I have taken to calling this transition the Ides of Aquarius because the confluence of New Age thought with the traditional Mayan calendar all stirred into a fine contemporary mythic batter is liberally sprinkled with ideations from songs from late 1960s musical theater, recognition of catastrophism, and the galactic alignment. People love apocalyptic claptrap especially in times of change where we do not know what the the hell is going on. If there ever was such a time, it is now. The very nature of the rate of information flow has changed per what some people are calling an information singularity and what I have heard others describe as an information event horizon. No matter how you conceptualize it, the global instantaneous linkage of human thought changes everything no matter whether you frame it in negative prophetic terms or positive awakening terms, we are entering a new age and I refuse to partake in the fear mongering that I have taken to calling The Ides of Aquarius.
You know “ides” as in the Ides of March, the day and not the musical group, which happened to be the 15th day of March, and a bad day for Julius Caesar, but was the 13th day of the month during most months. Ides, a singular word, not a plural, basically was a mid-month recognition for the God of the Month, or something like that (I'm not Roman you know.) There is now an association of Ides with a time of bad luck. That is where the word “ides” comes in in my phrase. “Aquarius” encapsulates the other worldly but well known contemporary mythology that surrounds History Channel hysteria induced by the layering of doomsday prophesies that are largely built on supposed simultaneity of many, many predictions through time and space.

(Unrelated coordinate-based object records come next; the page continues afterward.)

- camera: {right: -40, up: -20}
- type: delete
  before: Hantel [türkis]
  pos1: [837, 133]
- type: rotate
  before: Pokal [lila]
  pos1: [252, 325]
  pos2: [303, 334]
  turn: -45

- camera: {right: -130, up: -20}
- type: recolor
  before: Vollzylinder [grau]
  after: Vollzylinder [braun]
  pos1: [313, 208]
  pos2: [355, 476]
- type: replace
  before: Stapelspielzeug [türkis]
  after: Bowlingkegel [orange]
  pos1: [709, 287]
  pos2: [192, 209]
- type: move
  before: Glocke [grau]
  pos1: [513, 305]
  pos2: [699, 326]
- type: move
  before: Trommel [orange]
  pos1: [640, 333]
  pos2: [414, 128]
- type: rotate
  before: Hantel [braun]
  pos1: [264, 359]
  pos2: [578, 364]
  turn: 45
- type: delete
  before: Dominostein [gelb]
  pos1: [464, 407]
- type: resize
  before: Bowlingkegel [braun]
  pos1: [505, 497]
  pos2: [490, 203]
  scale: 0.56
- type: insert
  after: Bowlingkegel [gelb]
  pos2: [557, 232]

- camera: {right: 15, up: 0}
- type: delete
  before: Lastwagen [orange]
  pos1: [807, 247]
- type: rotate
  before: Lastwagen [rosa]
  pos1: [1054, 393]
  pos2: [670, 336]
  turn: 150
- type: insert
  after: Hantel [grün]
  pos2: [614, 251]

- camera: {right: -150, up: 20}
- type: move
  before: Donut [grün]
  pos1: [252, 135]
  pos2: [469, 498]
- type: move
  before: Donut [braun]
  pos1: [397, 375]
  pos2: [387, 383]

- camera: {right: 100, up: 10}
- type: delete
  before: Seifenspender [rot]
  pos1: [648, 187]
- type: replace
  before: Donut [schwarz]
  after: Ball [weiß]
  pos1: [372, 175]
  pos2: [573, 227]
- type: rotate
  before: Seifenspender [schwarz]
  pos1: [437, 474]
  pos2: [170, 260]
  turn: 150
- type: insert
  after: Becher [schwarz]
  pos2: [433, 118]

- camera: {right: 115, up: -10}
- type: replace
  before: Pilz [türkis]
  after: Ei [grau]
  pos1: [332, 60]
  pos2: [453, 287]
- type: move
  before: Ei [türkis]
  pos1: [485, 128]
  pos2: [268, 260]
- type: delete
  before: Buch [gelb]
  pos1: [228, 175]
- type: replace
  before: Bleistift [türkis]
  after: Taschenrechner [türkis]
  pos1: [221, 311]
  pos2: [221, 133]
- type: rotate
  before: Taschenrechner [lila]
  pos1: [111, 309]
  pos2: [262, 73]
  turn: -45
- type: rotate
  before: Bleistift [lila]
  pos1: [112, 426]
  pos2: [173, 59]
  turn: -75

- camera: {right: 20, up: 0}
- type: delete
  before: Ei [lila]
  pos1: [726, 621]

The commercial aspect of the creation of the Ides of Aquarious did not really hit me until I went to Xcaret on coastal Quintana Roo, and saw the signs of huge expenditures on four lane divided highways between Cancun and the coastland south of it that is being called the Mayan Riviera where luxury tourist digs are defying environmental logic with their very presence on the continually hurricane re-shaped coastline. And this is on a fragile land whose ecosystem collapsed from over-building and over-population a thousand years ago. Resorts pepper the coast, and inland ruins have been made into park like attractions. At Chichen Itza “restorative” work for a mega-buhzillionaire, invitation only, jet set apocalypse party was evident. Hotel and resort prices have doubled, tripled, and risen to the very top prices that can be afforded to small, elite subset of the international global market for the period surrounding the end of this baktun.
I am still processing all I saw and the conversations I had but I am completely convinced that there is as much hope as devastation in the Mayan, Hopi, and other prophecies that have been much promoted these past few years in anticipation of the turning of the Mayan calendar. I do not dismiss the beliefs of the people's to whom the prophecies belong, but the cultural property of a people extends to beliefs and how they order their world and I vehemently disagree with those who would commercialize or play at recreation and adoption of the sacred ways of others.
The world will not end on the 21st of December. The 12-12-12 of today's date is just as worthy of superstitious behavior and the passing of such calendrical milestones from our lives unless we live on into the 22nd Century, which is not likely, as December 21st. What can happen though is what ever we want to have happen. Change is upon us now, we need not wait even a few more days for it to happen. We live in the midst of it now. We can shape and nudge the direction of that change. And because the pace at which we travel and live is so rapid, our minor efforts can amplify and we can have dramatic impact with just a bit of coordination of efforts. There is no need to fear coming change, and we are at a point where, metaphorically, peace can guide the planet, and love can steer the stars, if we choose to create that world.